Assignment: Wherever a line in the records contains the word "Xbox", return that line.

Records from a data source:
---*---

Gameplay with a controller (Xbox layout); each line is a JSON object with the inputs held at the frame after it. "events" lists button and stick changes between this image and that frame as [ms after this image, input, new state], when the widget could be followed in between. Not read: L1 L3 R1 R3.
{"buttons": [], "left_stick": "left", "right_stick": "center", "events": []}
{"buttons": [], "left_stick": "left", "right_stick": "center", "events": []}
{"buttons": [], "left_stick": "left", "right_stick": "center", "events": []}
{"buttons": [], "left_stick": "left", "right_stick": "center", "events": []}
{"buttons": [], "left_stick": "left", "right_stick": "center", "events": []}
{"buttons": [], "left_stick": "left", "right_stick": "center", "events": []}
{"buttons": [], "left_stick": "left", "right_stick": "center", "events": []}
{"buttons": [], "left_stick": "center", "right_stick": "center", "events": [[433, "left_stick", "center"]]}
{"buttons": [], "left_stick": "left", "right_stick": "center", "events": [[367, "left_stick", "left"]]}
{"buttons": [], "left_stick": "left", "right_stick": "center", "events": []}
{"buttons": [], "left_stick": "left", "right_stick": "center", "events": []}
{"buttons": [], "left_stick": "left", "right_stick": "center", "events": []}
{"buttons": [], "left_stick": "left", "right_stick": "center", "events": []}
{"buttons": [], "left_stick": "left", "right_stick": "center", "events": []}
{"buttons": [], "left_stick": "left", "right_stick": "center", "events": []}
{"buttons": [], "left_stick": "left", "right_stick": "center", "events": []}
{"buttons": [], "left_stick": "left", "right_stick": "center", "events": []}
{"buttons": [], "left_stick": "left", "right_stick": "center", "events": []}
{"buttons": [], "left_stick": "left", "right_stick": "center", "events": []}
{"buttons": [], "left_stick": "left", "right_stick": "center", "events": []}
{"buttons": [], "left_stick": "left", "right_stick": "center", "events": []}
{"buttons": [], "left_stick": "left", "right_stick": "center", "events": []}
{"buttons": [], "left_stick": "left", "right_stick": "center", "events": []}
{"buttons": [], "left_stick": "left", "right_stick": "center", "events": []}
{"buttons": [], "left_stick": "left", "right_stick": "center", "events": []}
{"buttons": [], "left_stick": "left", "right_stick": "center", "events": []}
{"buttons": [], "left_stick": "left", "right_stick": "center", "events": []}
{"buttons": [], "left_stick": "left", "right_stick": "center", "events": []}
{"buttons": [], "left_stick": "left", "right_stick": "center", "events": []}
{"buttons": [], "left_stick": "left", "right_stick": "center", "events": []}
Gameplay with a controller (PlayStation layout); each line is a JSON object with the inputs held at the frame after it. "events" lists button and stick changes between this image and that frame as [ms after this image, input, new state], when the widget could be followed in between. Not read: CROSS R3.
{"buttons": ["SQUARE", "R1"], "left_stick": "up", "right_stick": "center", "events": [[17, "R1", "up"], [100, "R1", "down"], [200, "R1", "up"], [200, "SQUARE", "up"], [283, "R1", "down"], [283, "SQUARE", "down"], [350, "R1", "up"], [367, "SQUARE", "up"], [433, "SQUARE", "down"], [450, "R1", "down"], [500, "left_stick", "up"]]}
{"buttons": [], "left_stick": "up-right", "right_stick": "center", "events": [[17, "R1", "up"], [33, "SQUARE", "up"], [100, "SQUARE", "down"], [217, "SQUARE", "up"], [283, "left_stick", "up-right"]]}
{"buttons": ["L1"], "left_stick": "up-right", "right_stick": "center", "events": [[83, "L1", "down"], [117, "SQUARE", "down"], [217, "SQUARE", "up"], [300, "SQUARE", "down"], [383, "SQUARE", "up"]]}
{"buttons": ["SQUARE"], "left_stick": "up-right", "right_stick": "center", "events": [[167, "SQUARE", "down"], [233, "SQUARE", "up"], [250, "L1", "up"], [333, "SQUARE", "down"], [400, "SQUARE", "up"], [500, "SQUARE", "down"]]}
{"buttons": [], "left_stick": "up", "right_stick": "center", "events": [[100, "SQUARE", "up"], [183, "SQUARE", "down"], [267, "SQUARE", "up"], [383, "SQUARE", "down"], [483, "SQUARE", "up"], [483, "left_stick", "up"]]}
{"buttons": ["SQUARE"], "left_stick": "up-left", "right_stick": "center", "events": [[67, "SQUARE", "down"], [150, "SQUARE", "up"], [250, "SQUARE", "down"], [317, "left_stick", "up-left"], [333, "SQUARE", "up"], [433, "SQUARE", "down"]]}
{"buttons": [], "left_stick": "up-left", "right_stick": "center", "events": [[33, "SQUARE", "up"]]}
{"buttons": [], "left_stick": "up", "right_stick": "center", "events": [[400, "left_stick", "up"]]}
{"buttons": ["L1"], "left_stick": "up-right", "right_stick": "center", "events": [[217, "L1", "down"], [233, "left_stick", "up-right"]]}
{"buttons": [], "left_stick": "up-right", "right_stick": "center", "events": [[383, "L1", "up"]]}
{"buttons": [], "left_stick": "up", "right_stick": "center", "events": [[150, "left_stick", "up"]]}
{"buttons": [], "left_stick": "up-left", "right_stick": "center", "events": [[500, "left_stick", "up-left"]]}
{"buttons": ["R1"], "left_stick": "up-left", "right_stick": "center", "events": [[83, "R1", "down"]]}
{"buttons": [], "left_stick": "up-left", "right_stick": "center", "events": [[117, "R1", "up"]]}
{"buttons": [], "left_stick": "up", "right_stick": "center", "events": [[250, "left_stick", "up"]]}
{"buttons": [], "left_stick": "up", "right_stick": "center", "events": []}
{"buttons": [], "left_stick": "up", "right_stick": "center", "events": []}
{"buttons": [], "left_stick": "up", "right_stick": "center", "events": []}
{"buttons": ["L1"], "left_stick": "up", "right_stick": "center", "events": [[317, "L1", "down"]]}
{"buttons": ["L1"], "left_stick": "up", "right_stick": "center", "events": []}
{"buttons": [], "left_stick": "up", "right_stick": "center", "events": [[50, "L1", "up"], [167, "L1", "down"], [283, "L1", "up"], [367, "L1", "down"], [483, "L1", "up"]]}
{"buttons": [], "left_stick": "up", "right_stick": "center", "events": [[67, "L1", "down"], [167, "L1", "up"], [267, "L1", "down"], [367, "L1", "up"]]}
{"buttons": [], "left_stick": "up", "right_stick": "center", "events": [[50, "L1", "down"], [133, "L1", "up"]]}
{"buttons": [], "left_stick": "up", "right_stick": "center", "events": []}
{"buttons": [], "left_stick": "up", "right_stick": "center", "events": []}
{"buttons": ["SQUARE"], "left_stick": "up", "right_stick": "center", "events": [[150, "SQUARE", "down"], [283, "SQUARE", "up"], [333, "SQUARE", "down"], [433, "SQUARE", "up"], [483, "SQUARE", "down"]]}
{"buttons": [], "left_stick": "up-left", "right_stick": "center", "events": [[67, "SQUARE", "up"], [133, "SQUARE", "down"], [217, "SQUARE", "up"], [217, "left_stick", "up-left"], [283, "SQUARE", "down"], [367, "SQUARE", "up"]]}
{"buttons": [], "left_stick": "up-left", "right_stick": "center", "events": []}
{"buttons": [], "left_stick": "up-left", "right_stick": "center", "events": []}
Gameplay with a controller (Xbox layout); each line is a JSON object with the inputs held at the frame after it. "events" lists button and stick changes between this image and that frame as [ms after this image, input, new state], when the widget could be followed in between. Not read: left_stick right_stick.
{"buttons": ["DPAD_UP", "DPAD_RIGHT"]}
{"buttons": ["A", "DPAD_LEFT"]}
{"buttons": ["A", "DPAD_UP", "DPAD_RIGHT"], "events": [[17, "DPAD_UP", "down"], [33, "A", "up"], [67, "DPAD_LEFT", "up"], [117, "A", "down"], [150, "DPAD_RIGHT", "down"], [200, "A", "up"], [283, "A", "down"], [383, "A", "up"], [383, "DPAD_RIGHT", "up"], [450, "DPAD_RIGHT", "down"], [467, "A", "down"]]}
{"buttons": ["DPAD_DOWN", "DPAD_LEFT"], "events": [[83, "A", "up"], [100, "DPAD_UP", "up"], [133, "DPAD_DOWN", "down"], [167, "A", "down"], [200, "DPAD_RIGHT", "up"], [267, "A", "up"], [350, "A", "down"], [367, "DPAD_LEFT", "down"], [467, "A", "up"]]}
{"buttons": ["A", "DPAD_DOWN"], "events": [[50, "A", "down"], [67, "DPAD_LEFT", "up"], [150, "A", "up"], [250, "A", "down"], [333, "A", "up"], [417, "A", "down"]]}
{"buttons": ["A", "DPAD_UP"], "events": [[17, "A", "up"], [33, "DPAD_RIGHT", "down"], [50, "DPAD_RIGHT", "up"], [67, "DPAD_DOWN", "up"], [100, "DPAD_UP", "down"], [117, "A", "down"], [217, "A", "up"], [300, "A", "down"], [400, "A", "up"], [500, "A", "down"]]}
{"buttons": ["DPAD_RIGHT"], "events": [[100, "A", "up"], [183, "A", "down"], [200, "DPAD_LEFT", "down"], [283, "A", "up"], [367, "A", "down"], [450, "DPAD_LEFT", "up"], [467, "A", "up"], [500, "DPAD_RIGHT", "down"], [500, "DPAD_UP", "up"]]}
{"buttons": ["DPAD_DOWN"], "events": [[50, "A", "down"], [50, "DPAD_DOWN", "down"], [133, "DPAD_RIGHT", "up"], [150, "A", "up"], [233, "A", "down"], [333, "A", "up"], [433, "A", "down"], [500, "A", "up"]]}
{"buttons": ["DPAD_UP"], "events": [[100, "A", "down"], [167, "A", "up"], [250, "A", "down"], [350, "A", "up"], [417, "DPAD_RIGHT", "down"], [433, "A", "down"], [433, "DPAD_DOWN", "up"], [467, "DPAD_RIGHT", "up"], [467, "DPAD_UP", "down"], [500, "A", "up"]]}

---*---

Your response:
Gameplay with a controller (Xbox layout); each line is a JSON object with the inputs held at the frame after it. "events" lists button and stick changes between this image and that frame as [ms after this image, input, new state], when the widget could be followed in between. Not read: L1 L3 R1 R3.
Gameplay with a controller (Xbox layout); each line is a JSON object with the inputs held at the frame after it. "events" lists button and stick changes between this image and that frame as [ms after this image, input, new state], when the widget could be followed in between. Not read: left_stick right_stick.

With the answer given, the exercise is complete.